--- Exercise instructions ---
In the rows below, swap each "catalogue / barcode" for "barcode" and give the lines back with nothing else changed.

--- Supplied material ---

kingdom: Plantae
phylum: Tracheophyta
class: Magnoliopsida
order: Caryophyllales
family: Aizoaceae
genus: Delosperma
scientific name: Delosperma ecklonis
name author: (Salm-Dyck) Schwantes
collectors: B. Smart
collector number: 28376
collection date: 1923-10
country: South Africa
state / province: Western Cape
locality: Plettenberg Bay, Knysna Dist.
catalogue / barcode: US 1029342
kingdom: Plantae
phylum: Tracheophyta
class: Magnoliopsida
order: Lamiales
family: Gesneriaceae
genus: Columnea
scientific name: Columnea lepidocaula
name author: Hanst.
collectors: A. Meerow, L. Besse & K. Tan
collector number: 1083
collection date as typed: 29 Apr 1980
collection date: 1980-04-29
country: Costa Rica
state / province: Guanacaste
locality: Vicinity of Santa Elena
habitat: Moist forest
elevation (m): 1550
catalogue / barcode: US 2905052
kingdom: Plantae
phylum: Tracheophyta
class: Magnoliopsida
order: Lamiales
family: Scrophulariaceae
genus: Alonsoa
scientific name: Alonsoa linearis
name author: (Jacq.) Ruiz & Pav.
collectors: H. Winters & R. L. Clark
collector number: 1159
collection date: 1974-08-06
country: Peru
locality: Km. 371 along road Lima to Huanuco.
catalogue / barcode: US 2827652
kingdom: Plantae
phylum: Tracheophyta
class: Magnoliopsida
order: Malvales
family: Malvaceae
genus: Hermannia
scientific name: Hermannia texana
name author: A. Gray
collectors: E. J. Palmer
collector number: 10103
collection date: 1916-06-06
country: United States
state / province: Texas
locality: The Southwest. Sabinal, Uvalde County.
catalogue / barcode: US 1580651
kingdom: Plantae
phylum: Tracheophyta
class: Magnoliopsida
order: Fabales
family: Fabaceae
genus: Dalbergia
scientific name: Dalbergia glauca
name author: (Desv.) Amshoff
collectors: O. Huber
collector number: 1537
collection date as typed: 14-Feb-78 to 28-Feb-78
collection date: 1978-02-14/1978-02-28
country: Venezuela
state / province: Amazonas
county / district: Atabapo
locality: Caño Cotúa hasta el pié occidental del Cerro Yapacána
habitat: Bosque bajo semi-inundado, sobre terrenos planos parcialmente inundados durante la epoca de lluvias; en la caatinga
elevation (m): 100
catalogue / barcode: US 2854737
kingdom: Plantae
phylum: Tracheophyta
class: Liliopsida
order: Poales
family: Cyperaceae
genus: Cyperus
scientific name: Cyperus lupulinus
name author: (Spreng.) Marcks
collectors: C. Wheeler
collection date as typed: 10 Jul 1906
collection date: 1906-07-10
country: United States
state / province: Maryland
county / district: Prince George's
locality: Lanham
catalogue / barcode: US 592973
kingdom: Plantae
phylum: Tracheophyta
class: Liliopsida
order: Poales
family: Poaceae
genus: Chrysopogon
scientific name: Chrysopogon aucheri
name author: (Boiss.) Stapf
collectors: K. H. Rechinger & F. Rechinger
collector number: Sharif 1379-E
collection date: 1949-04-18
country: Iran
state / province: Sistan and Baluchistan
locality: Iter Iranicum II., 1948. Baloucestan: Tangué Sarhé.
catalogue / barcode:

--- Complete answer ---
kingdom: Plantae
phylum: Tracheophyta
class: Magnoliopsida
order: Caryophyllales
family: Aizoaceae
genus: Delosperma
scientific name: Delosperma ecklonis
name author: (Salm-Dyck) Schwantes
collectors: B. Smart
collector number: 28376
collection date: 1923-10
country: South Africa
state / province: Western Cape
locality: Plettenberg Bay, Knysna Dist.
barcode: US 1029342
kingdom: Plantae
phylum: Tracheophyta
class: Magnoliopsida
order: Lamiales
family: Gesneriaceae
genus: Columnea
scientific name: Columnea lepidocaula
name author: Hanst.
collectors: A. Meerow, L. Besse & K. Tan
collector number: 1083
collection date as typed: 29 Apr 1980
collection date: 1980-04-29
country: Costa Rica
state / province: Guanacaste
locality: Vicinity of Santa Elena
habitat: Moist forest
elevation (m): 1550
barcode: US 2905052
kingdom: Plantae
phylum: Tracheophyta
class: Magnoliopsida
order: Lamiales
family: Scrophulariaceae
genus: Alonsoa
scientific name: Alonsoa linearis
name author: (Jacq.) Ruiz & Pav.
collectors: H. Winters & R. L. Clark
collector number: 1159
collection date: 1974-08-06
country: Peru
locality: Km. 371 along road Lima to Huanuco.
barcode: US 2827652
kingdom: Plantae
phylum: Tracheophyta
class: Magnoliopsida
order: Malvales
family: Malvaceae
genus: Hermannia
scientific name: Hermannia texana
name author: A. Gray
collectors: E. J. Palmer
collector number: 10103
collection date: 1916-06-06
country: United States
state / province: Texas
locality: The Southwest. Sabinal, Uvalde County.
barcode: US 1580651
kingdom: Plantae
phylum: Tracheophyta
class: Magnoliopsida
order: Fabales
family: Fabaceae
genus: Dalbergia
scientific name: Dalbergia glauca
name author: (Desv.) Amshoff
collectors: O. Huber
collector number: 1537
collection date as typed: 14-Feb-78 to 28-Feb-78
collection date: 1978-02-14/1978-02-28
country: Venezuela
state / province: Amazonas
county / district: Atabapo
locality: Caño Cotúa hasta el pié occidental del Cerro Yapacána
habitat: Bosque bajo semi-inundado, sobre terrenos planos parcialmente inundados durante la epoca de lluvias; en la caatinga
elevation (m): 100
barcode: US 2854737
kingdom: Plantae
phylum: Tracheophyta
class: Liliopsida
order: Poales
family: Cyperaceae
genus: Cyperus
scientific name: Cyperus lupulinus
name author: (Spreng.) Marcks
collectors: C. Wheeler
collection date as typed: 10 Jul 1906
collection date: 1906-07-10
country: United States
state / province: Maryland
county / district: Prince George's
locality: Lanham
barcode: US 592973
kingdom: Plantae
phylum: Tracheophyta
class: Liliopsida
order: Poales
family: Poaceae
genus: Chrysopogon
scientific name: Chrysopogon aucheri
name author: (Boiss.) Stapf
collectors: K. H. Rechinger & F. Rechinger
collector number: Sharif 1379-E
collection date: 1949-04-18
country: Iran
state / province: Sistan and Baluchistan
locality: Iter Iranicum II., 1948. Baloucestan: Tangué Sarhé.
barcode:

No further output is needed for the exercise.